La loi de financement de la sécurité sociale pour 2009 du 17 décembre 2008 généralise la prise en charge des trajets domicile-travail. Le dispositif comporte deux volets :

>> Obligation pour l’employeur de prendre en charge les titres d’abonnement aux transports collectifs souscrits par les salariés. Il s’agit d’une extension à toutes les entreprises du territoire français de ce qui est jusqu’alors applicable à la seule région île de France. L’obligation de prise en charge couvre également les frais d’abonnement de location de vélos. La prise en charge s’effectue à hauteur d’au moins 50% du prix des abonnements de transport en commun tarif 2ème classe.

Régime social :
exonération de cotisations sociales et de CSG CRDS. Rien ne s’oppose à ce que l’employeur prenne en charge la part facultative au-delà de  la fraction légale de 50%. Dans ce cas  le montant sera exonéré dans la limite des frais réellement engagés.

Régime fiscal : exonération de l’impôt sur le revenu  à hauteur de la fraction légale de 50%. Les sommes que l’employeur prendra en charge en sus de l’obligation légale constituent un complément de rémunération imposable.

>> A titre facultatif, l’employeur peut prendre en charge les frais de carburant liés à l’utilisation par les salariés de leur véhicule personnel pour le trajet domicile-travail. Ce deuxième volet concerne les salariés qui ont leur résidence habituelle ou leur lieu de travail en dehors d’un périmètre de transports urbains ou dont les horaires de travail ne permettent pas d’utiliser un mode collectif de transport. Cette prise en charge facultative devra être mise en place par accord collectif ou par décision unilatérale de l’employeur pour les entreprises dépourvue de section syndicale,  après consultation du C.E. ou des D.P.

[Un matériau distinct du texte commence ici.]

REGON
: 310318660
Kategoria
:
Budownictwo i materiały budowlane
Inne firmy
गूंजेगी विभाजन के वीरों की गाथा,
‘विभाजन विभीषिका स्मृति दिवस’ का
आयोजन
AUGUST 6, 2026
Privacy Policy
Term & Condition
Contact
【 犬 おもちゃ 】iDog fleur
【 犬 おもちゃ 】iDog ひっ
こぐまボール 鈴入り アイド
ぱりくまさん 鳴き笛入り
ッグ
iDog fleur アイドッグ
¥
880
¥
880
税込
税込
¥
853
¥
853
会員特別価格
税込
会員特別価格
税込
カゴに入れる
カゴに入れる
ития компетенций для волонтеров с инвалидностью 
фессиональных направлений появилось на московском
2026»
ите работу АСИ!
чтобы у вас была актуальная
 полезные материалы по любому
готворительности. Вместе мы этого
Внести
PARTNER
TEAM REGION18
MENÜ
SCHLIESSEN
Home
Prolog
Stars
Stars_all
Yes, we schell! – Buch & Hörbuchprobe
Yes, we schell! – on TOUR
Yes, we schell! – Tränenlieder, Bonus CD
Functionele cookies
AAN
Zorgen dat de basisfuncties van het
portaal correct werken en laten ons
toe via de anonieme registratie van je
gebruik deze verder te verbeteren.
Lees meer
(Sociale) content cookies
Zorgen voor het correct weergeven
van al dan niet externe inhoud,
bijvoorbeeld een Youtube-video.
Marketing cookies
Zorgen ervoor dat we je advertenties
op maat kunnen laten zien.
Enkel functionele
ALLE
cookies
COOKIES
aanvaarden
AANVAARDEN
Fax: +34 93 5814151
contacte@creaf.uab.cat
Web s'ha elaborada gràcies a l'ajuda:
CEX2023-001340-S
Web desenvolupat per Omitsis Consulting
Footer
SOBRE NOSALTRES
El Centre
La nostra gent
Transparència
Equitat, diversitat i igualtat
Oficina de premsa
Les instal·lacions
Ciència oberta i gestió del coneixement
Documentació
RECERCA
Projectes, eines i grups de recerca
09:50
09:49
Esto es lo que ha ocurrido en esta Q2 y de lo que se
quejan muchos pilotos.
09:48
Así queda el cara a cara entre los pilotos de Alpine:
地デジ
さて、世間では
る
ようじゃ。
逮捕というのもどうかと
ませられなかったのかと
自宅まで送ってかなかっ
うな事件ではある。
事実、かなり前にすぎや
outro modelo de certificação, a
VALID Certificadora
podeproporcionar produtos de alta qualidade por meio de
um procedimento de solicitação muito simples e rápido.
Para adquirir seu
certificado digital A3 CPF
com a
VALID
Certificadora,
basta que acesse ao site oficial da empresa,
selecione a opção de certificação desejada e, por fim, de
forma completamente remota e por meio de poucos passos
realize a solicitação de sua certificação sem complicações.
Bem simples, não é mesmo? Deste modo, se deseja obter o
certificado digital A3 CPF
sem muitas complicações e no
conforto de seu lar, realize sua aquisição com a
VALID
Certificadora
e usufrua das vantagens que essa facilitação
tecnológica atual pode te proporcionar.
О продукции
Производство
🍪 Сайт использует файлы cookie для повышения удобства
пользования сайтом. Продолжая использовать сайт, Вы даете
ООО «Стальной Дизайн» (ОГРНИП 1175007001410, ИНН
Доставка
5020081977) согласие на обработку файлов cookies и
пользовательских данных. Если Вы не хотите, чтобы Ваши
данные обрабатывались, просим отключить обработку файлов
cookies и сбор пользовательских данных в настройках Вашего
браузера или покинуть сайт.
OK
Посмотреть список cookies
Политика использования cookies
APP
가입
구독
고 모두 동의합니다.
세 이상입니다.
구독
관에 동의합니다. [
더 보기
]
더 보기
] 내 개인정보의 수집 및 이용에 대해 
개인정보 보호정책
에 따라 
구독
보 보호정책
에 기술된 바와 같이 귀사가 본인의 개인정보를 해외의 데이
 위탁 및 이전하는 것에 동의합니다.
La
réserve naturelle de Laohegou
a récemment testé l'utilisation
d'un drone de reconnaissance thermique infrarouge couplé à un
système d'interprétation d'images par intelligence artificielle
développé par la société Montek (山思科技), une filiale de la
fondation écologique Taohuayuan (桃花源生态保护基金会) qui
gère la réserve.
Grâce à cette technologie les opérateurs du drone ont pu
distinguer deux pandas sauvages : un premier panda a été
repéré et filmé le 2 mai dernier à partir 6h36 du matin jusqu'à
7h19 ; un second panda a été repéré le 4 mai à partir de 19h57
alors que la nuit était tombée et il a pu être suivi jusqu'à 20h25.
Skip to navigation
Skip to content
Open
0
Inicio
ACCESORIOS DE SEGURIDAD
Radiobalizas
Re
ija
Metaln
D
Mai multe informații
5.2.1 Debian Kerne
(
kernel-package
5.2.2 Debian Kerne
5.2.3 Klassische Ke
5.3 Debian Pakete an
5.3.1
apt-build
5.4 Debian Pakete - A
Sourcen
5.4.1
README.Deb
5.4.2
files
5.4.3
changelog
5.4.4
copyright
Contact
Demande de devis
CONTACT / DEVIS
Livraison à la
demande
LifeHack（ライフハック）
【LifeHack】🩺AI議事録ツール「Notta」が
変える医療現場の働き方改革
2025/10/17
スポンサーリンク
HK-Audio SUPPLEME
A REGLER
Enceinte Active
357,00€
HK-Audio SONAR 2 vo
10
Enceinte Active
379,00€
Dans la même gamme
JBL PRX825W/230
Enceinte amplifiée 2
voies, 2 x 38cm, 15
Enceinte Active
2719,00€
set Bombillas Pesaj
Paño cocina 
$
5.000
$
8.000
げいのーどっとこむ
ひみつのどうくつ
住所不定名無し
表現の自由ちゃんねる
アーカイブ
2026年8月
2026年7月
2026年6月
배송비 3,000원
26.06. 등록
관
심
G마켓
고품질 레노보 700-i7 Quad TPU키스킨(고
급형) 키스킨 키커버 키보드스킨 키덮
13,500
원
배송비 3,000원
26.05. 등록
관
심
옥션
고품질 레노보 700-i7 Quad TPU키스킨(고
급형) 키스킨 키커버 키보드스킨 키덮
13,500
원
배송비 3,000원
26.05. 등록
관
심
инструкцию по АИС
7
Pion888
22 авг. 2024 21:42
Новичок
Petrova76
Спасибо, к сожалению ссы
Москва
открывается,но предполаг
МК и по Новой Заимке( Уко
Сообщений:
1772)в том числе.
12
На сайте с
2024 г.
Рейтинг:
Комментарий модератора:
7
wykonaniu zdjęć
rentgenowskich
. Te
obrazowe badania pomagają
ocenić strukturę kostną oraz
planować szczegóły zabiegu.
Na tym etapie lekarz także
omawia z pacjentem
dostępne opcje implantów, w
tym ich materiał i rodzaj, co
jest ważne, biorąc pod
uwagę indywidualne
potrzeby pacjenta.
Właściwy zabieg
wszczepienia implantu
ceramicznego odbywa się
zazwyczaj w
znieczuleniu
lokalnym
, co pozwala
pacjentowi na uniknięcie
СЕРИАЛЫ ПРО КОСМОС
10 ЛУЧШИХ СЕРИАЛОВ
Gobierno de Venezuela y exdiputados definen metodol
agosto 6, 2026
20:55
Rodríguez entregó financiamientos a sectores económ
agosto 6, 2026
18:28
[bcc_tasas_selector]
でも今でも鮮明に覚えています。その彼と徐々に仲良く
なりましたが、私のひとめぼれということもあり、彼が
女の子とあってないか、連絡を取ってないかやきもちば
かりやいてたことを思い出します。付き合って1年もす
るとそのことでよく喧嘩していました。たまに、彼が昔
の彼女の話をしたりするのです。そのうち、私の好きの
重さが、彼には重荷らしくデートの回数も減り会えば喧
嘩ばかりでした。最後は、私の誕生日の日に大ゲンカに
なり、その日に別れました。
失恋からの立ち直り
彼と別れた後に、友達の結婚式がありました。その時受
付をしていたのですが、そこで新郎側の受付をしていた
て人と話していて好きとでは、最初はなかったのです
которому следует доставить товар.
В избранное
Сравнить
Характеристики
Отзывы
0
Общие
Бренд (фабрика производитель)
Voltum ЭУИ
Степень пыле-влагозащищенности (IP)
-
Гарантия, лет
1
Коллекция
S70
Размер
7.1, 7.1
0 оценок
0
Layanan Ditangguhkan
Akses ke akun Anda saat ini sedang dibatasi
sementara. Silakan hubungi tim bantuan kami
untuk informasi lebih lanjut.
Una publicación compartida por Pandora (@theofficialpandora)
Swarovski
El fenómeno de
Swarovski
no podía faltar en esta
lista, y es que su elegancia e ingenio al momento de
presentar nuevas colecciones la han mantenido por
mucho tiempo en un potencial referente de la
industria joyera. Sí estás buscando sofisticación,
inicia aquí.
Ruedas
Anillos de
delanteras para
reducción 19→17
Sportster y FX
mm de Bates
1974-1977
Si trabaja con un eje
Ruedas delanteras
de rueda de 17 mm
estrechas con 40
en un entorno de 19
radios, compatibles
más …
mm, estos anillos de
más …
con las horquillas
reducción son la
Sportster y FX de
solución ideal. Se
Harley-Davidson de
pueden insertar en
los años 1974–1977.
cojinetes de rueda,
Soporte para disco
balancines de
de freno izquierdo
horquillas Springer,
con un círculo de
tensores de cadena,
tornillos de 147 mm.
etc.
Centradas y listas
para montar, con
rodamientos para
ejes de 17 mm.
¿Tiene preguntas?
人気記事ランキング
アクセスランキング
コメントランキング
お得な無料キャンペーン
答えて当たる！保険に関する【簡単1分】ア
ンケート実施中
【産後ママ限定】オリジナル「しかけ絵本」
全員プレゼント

Régime social et fiscal : cette prise en charge facultative est exonérée de cotisations sociales et d’impôt sur le revenu dans la limite de 200 euros par an.

                                         Création d’un forfait social


Le projet de loi de financement de la sécurité sociale pour 2009 prévoit de taxer certains éléments de rémunération qui étaient auparavant exclus de l’assiette des cotisations de sécurité sociale. En effet, les employeurs devront verser une contribution de 2 % sur :

- Les sommes versées au titre de l’intéressement, du supplément d’intéressement et de l’intéressement de projet ;
- Les sommes versées au titre de la participation et du supplément de participation ;
- L’abondement de l’employeur aux plans d’épargne salariale (PEE et PERCO) ;
- Les contributions patronales au financement des régimes de retraite supplémentaire.

En revanche, cette contribution ne s’applique pas :

     - Aux contributions de prévoyance complémentaire,
     - Aux attributions de stock options et d’actions gratuites,
     - Aux indemnités versées en cas de rupture du contrat de travail,
     - Aux contributions aux chèques-vacances dans les entreprises de moins de 50 salariés.

Cette contribution prendrait effet le 1er janvier 2009.